ASSIGNED TASK: Copy out each line of the data that holds the string "required".

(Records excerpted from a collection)
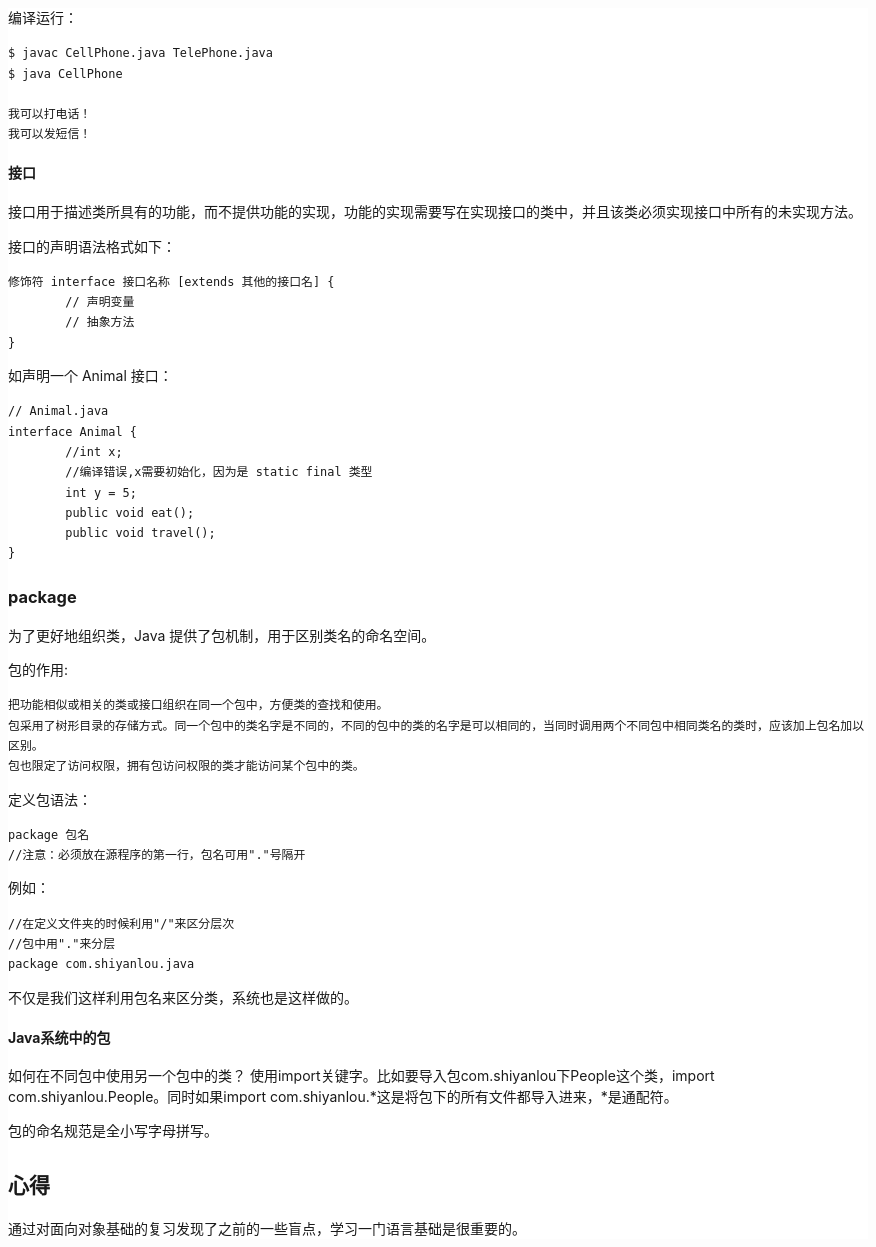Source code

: 编译运行：
```
$ javac CellPhone.java TelePhone.java
$ java CellPhone

我可以打电话！
我可以发短信！
```
#### 接口

接口用于描述类所具有的功能，而不提供功能的实现，功能的实现需要写在实现接口的类中，并且该类必须实现接口中所有的未实现方法。

接口的声明语法格式如下：
```
修饰符 interface 接口名称 [extends 其他的接口名] {
        // 声明变量
        // 抽象方法
}
```
如声明一个 Animal 接口：
```
// Animal.java
interface Animal {
        //int x;
        //编译错误,x需要初始化，因为是 static final 类型
        int y = 5;
        public void eat();
        public void travel();
}
```

### package　

为了更好地组织类，Java 提供了包机制，用于区别类名的命名空间。  

包的作用:

    把功能相似或相关的类或接口组织在同一个包中，方便类的查找和使用。
    包采用了树形目录的存储方式。同一个包中的类名字是不同的，不同的包中的类的名字是可以相同的，当同时调用两个不同包中相同类名的类时，应该加上包名加以区别。
    包也限定了访问权限，拥有包访问权限的类才能访问某个包中的类。

定义包语法：
```
package 包名
//注意：必须放在源程序的第一行，包名可用"."号隔开
```
例如：
```
//在定义文件夹的时候利用"/"来区分层次
//包中用"."来分层
package com.shiyanlou.java 
```
不仅是我们这样利用包名来区分类，系统也是这样做的。

#### Java系统中的包

如何在不同包中使用另一个包中的类？
使用import关键字。比如要导入包com.shiyanlou下People这个类，import com.shiyanlou.People。同时如果import com.shiyanlou.*这是将包下的所有文件都导入进来，*是通配符。

包的命名规范是全小写字母拼写。
## 心得
通过对面向对象基础的复习发现了之前的一些盲点，学习一门语言基础是很重要的。
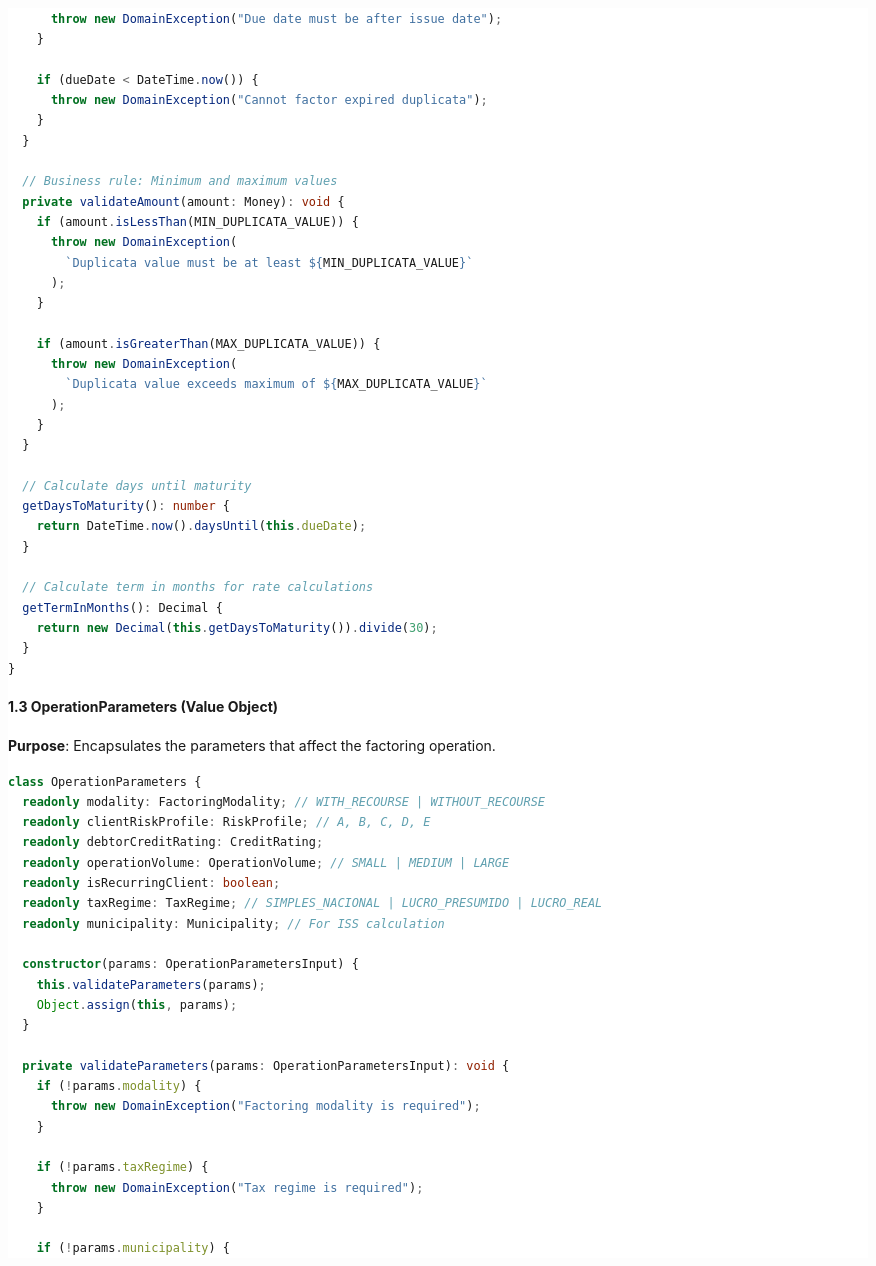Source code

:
 ```typescript
      throw new DomainException("Due date must be after issue date");
    }

    if (dueDate < DateTime.now()) {
      throw new DomainException("Cannot factor expired duplicata");
    }
  }

  // Business rule: Minimum and maximum values
  private validateAmount(amount: Money): void {
    if (amount.isLessThan(MIN_DUPLICATA_VALUE)) {
      throw new DomainException(
        `Duplicata value must be at least ${MIN_DUPLICATA_VALUE}`
      );
    }

    if (amount.isGreaterThan(MAX_DUPLICATA_VALUE)) {
      throw new DomainException(
        `Duplicata value exceeds maximum of ${MAX_DUPLICATA_VALUE}`
      );
    }
  }

  // Calculate days until maturity
  getDaysToMaturity(): number {
    return DateTime.now().daysUntil(this.dueDate);
  }

  // Calculate term in months for rate calculations
  getTermInMonths(): Decimal {
    return new Decimal(this.getDaysToMaturity()).divide(30);
  }
}
```

#### 1.3 OperationParameters (Value Object)

**Purpose**: Encapsulates the parameters that affect the factoring operation.

```typescript
class OperationParameters {
  readonly modality: FactoringModality; // WITH_RECOURSE | WITHOUT_RECOURSE
  readonly clientRiskProfile: RiskProfile; // A, B, C, D, E
  readonly debtorCreditRating: CreditRating;
  readonly operationVolume: OperationVolume; // SMALL | MEDIUM | LARGE
  readonly isRecurringClient: boolean;
  readonly taxRegime: TaxRegime; // SIMPLES_NACIONAL | LUCRO_PRESUMIDO | LUCRO_REAL
  readonly municipality: Municipality; // For ISS calculation

  constructor(params: OperationParametersInput) {
    this.validateParameters(params);
    Object.assign(this, params);
  }

  private validateParameters(params: OperationParametersInput): void {
    if (!params.modality) {
      throw new DomainException("Factoring modality is required");
    }

    if (!params.taxRegime) {
      throw new DomainException("Tax regime is required");
    }

    if (!params.municipality) {
```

RESPONSE TO THE TASK:
      throw new DomainException("Factoring modality is required");
      throw new DomainException("Tax regime is required");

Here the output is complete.